Before going any further I feel I should share my sources as I might not have been thorough enough going along. 

As it came as a shock to me to know that Connecticut had slaves before the American Revolution, I wish to give everyone the background I have used.  I try very hard to provide sources when I think necessary. If it is something as simple as a quote that has been heard through the years, or something that "sounds" like a funny comment made by one of my major players in the WBTS, I don't bother.

I also probably have mentioned that the federal census showed that in 1790 most prosperous merchants in Connecticut owned at least one slave, as did 50 percent of the ministers. (I am sorry to be repeating myself, but I believe from one of my earliest paragraphs I also said that some Connecticut slaves actually lived on farms as large as what one would consider a "plantation" in the South.)

I like using Avery Craven's books, CIVIL WAR IN THE MAKING and THE COMING OF THE CIVIL WAR, Louisiana State University Press, Baton Rouge, plus many online sources and newspaper articles.

I also mentioned that what turned out to be true in Connecticut turned out to be true in New York, Massachusetts,etc., New England ..........

One source of Connecticut slavery that can be found online is Venture Smith, Narrative of the Life, p. 19, online: www.docsouth.unc.edu/neh/venture/venture.html

Another: Evarts B. Greene and Virginia D. Harrington, American Population before the Federal Census, pp. 50,64,92.

Information that I got concerning the New England states came from several books that I've been reading. Another example is: COMPLICITY: How the North Promoted, Prolonged, and Profited from Slavery by Anne Farrow, Joel Lang, and Jenifer Frank, Ballantine Books, N.Y. (the first mention of Connecticut having 5,000 slaves before the American Revolution came in the preface xviii).

In the book COMPLICITY, p. 64, "In the Area of this Quadrangle...", Atkins, Voyage to Guinea, p. 269 I capsulized bits of Venture Smith's life as a slave. (But he also wrote his own life story, which he dictated to Elisha Niles, a schoolteacher and Revolutionary war soldier. It provides a look at Northern slavery. Black armies had been plundering Africa's rich west coast since the 16th century to provide labor for the New World. Lining the coast were about 40 "slave castles," or "slave factories," in which traders from Europe and the colonies could SELECT and BUY captive human beings.

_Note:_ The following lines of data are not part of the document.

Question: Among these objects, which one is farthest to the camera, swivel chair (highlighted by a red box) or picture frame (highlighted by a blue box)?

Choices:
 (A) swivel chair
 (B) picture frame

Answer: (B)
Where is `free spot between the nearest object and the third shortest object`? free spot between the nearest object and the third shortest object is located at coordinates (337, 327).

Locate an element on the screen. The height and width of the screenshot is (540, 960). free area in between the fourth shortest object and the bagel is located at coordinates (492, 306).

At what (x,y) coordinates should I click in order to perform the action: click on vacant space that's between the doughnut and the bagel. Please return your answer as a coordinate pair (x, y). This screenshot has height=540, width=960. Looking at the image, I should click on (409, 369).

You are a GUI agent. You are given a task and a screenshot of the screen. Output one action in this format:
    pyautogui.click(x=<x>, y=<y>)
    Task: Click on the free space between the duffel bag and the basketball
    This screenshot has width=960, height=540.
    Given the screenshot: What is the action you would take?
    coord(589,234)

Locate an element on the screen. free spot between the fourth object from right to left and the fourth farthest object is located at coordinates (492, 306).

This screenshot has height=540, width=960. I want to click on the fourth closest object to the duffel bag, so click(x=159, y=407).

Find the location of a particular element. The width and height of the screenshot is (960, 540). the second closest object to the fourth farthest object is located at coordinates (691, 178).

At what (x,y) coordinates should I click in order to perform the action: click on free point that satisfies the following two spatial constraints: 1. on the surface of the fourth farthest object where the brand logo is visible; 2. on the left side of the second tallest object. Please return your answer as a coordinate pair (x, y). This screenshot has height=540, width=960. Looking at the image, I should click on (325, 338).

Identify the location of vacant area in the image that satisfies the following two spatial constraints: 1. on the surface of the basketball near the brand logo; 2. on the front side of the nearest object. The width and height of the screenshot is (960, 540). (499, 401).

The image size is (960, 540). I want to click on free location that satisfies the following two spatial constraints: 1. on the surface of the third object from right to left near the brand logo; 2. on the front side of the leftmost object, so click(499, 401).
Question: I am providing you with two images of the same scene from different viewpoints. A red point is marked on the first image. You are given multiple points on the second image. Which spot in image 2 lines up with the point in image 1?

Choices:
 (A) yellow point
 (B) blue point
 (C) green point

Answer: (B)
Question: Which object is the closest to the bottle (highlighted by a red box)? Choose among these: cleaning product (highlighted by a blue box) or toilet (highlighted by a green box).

There were also slave-worked farms belonging to New Yorkers Lewis Morris and Augustus Van Cortlandt: Burrows and Wallace, GOTHAM, pp. 87,105,123; and Web Site of New York City Department of Parks and Recreation, www.nycgovparks.org

And in discussing Manhattan I should include Governor Cornbury, as quoted in Burrows and Wallace, GOTHAM, p. 147 and McManus, HISTORY OF NEGRO SLAVERY IN NEW YORK, p 131.

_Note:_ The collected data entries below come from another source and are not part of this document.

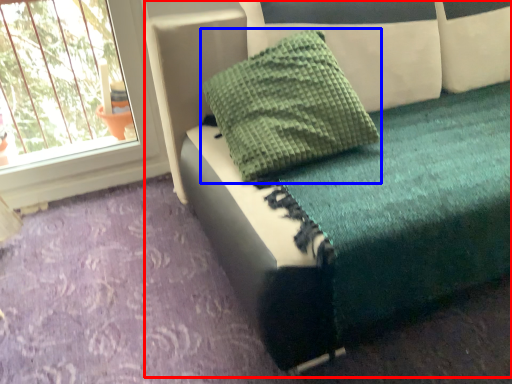
Question: Among these objects, which one is farthest to the camera, furniture (highlighted by a red box) or pillow (highlighted by a blue box)?

Choices:
 (A) furniture
 (B) pillow

Answer: (B)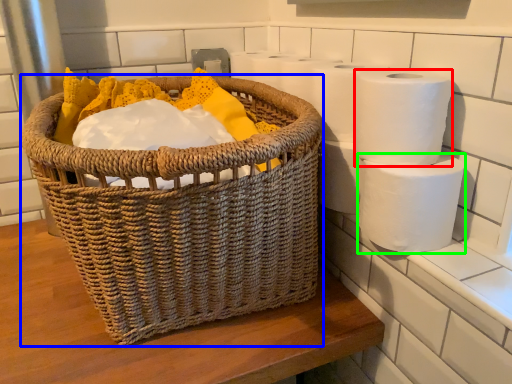
Question: Considering the real-world distances, which object is closest to toilet paper (highlighted by a red box)? picnic basket (highlighted by a blue box) or toilet paper (highlighted by a green box).

Choices:
 (A) picnic basket
 (B) toilet paper

Answer: (B)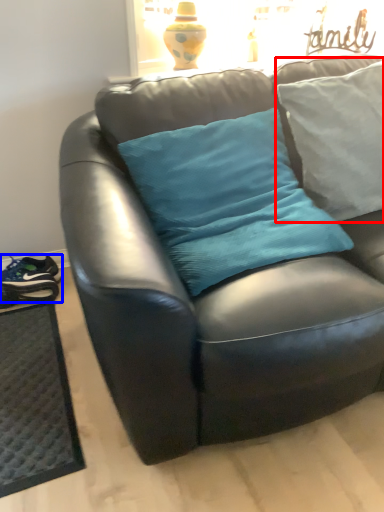
Question: Among these objects, which one is nearest to the camera, pillow (highlighted by a red box) or footwear (highlighted by a blue box)?

Choices:
 (A) pillow
 (B) footwear

Answer: (A)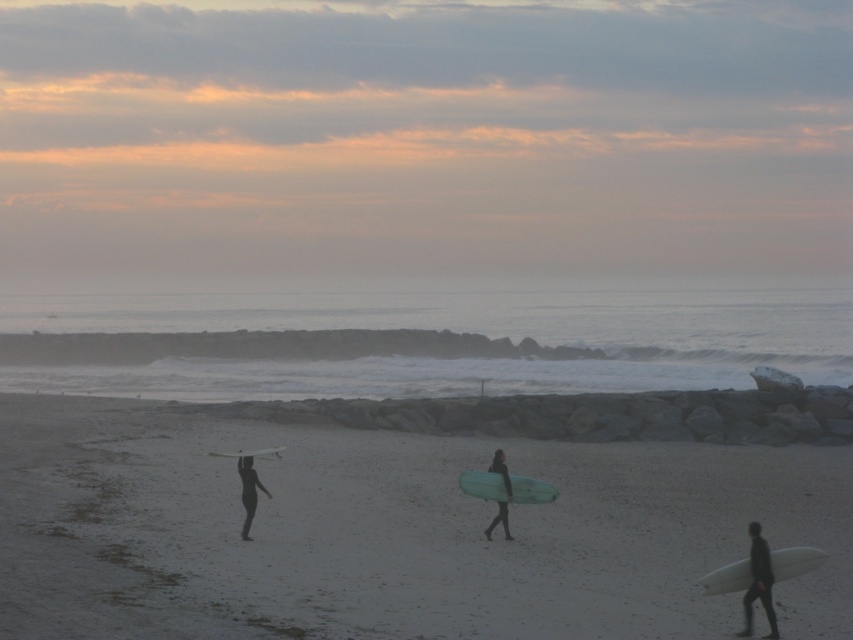
You are a photographer planning to capture the surfers and their surfboards against the sunset. You want to ensure the translucent green surfboard at center and the white glossy surfboard at center are both clearly visible in the photo. Given their positions, which surfboard might be more challenging to photograph clearly, and why?

The translucent green surfboard at center might be more challenging to photograph clearly because it is positioned below the white glossy surfboard at center, potentially causing it to be obscured or less visible against the bright sunset backdrop.

You are a photographer trying to capture the three surfers walking along the beach. You want to ensure that both the dark matte wetsuit at lower right and the black wetsuit at center are visible in your shot. Based on their positions, which wetsuit is positioned more to the right side of the image?

The dark matte wetsuit at lower right is positioned more to the right side of the image compared to the black wetsuit at center.

You are a photographer planning to capture a wide shot of the beach scene. The white matte surfboard at lower right and the black wetsuit at lower left are in your frame. Considering their sizes, which object would appear larger in your photo?

The white matte surfboard at lower right would appear larger in the photo because its width is greater than that of the black wetsuit at lower left.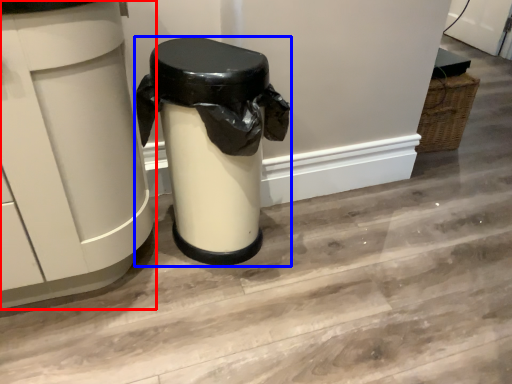
Question: Which point is further to the camera, waste container (highlighted by a red box) or waste container (highlighted by a blue box)?

Choices:
 (A) waste container
 (B) waste container

Answer: (B)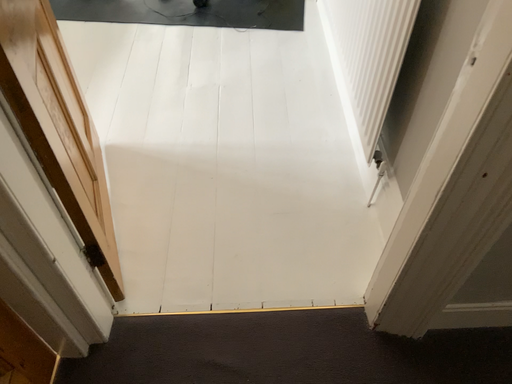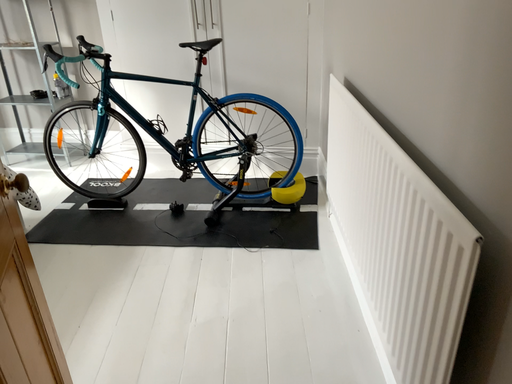
Question: How did the camera likely rotate when shooting the video?

Choices:
 (A) rotated downward
 (B) rotated upward

Answer: (B)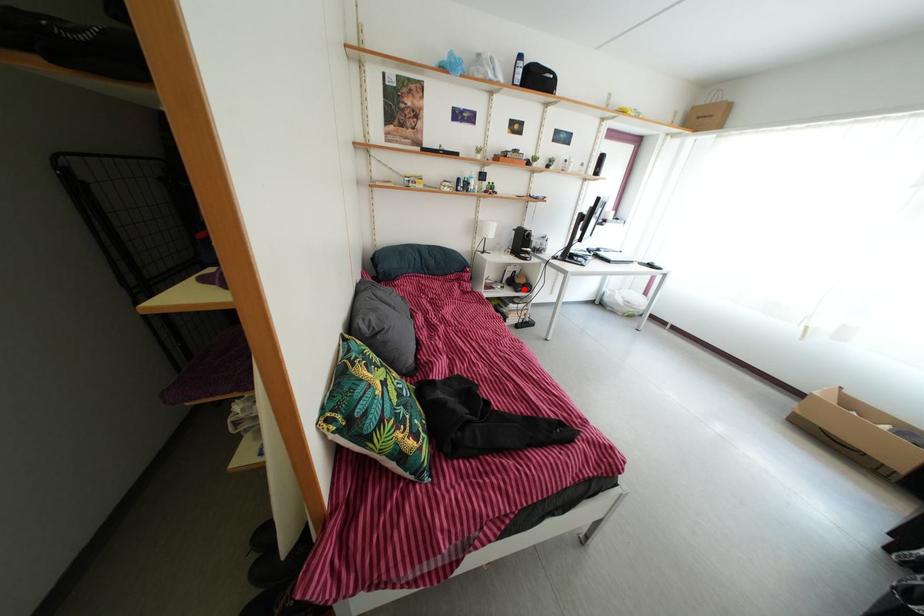
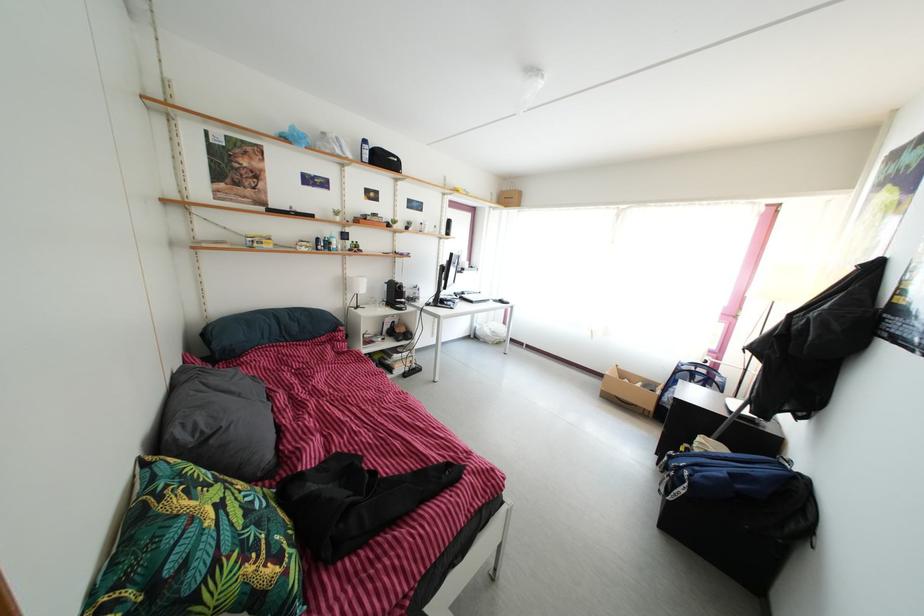
Question: I am providing you with two images of the same scene from different viewpoints. Image1 has a red point marked. In image2, the corresponding 3D location appears at what relative position? Reply with the corresponding letter.

Choices:
 (A) Closer
 (B) Farther

Answer: (B)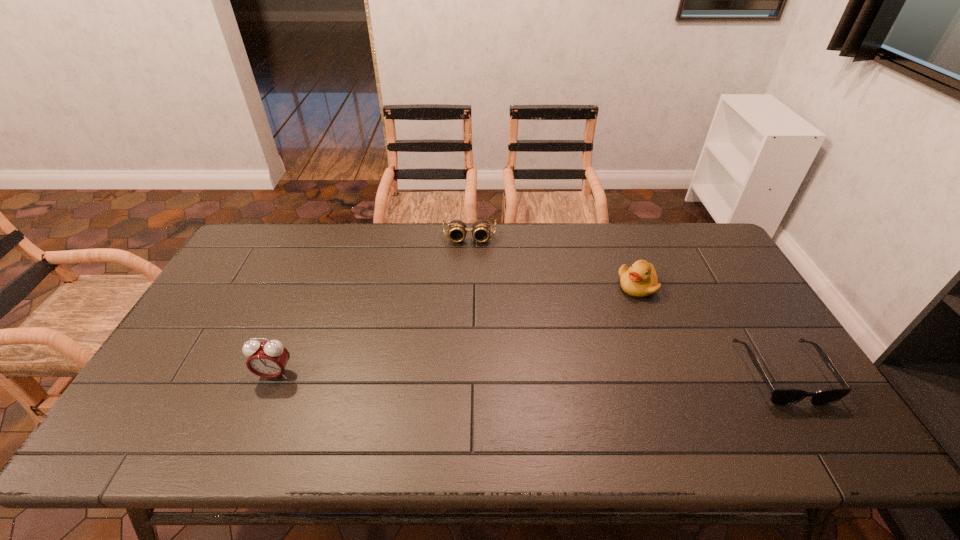
Locate an element on the screen. This screenshot has height=540, width=960. vacant space on the desktop that is between the alarm clock and the shortest object and is positioned through the lenses of the second object from left to right is located at coordinates (464, 374).

Identify the location of vacant space on the desktop that is between the alarm clock and the shortest object and is positioned at the beak of the second farthest object. This screenshot has width=960, height=540. (521, 374).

Concerning the fires in New York that were set by slaves, sources include Thomas J. Davis, RUMOR OF REVOLT, p 17. and various people quoted in Horsmanden's book, CONSPIRACY, p.15,pp42-43,pp 65-66.

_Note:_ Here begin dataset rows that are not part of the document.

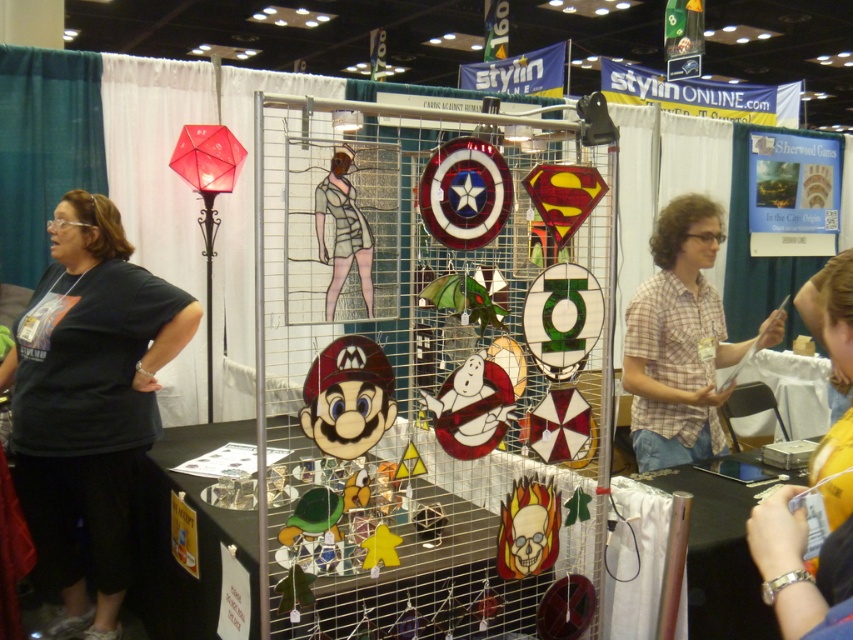
You are a photographer at the convention and need to take a group photo of the black fabric shirt at left and plaid shirt at center. The camera frame can only accommodate one shirt width. Which shirt should you prioritize to ensure it fits within the frame?

The black fabric shirt at left might be wider than plaid shirt at center, so prioritizing the black fabric shirt at left would ensure the frame can accommodate its width.

You are a convention attendee standing at the entrance of the booth. You see the point marked at coordinates (88,403). What object is located at that point?

The point at coordinates (88,403) marks the location of the black fabric shirt at left.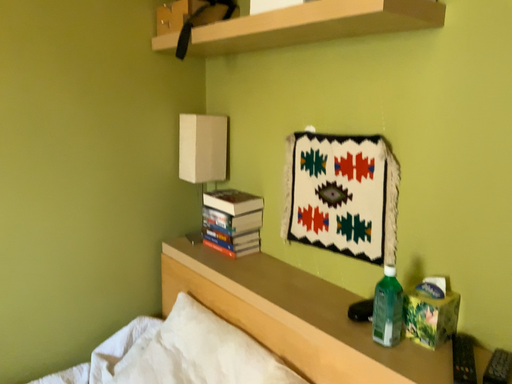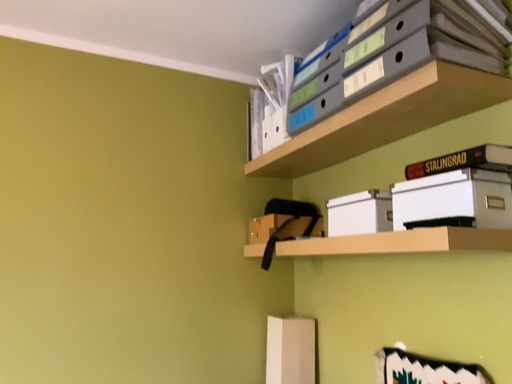
Question: How did the camera likely rotate when shooting the video?

Choices:
 (A) rotated right
 (B) rotated left

Answer: (B)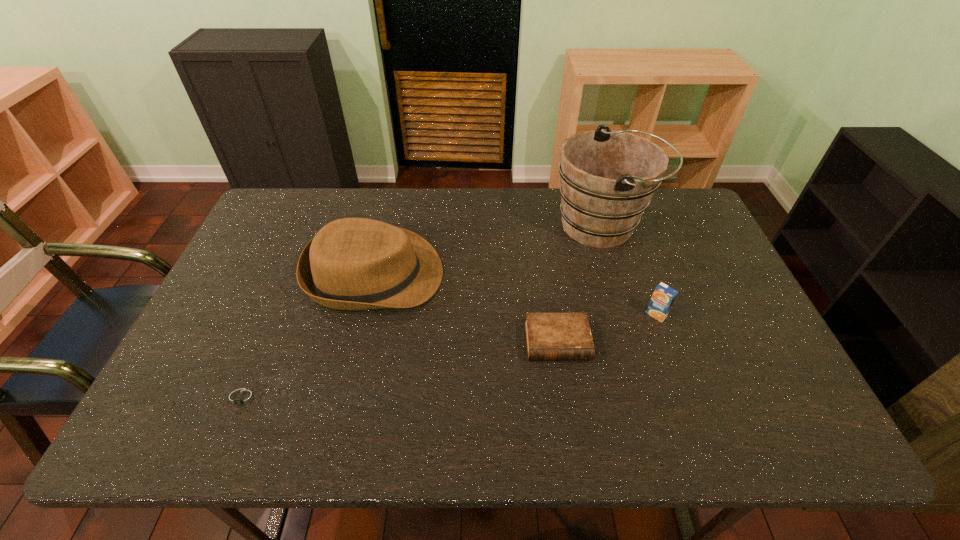
Find the location of `vacant position in the image that satisfies the following two spatial constraints: 1. on the handle side of the tallest object; 2. on the face of the nearest object`. vacant position in the image that satisfies the following two spatial constraints: 1. on the handle side of the tallest object; 2. on the face of the nearest object is located at coordinates (655, 398).

Find the location of a particular element. This screenshot has width=960, height=540. vacant space that satisfies the following two spatial constraints: 1. on the handle side of the bucket; 2. on the spine side of the fourth tallest object is located at coordinates (637, 342).

Locate an element on the screen. Image resolution: width=960 pixels, height=540 pixels. vacant space that satisfies the following two spatial constraints: 1. on the back side of the orange_juice; 2. on the handle side of the tallest object is located at coordinates (625, 226).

I hope this proves helpful. I am not denying ANY of the South's participation in slavery, I am only stating facts about Northern slavery that started even before the American Revolution, involved many prominent names whose businesses today have a past that they would much prefer remain hidden since their original successes were built on slavery.

It is too common for forums to skip blithely over what the North was up to and the way some history is written it would appear that the South got their slaves on their own ships (they owned NONE), brought them to America (another untruth) and were the only ones in this country who turned a profit on slave labor (another untruth.)

If these facts are new to people (as they were to me) then I would think that everyone would appreciate a broader picture of the beginnings of this fair country. We might as well know the truth because the truth always comes out in the end and I would much prefer it come out now than seventy years from now have some historian say that we, in 2007 STILL did not see the whole picture of slavery or, if we did see it, COVERED IT UP.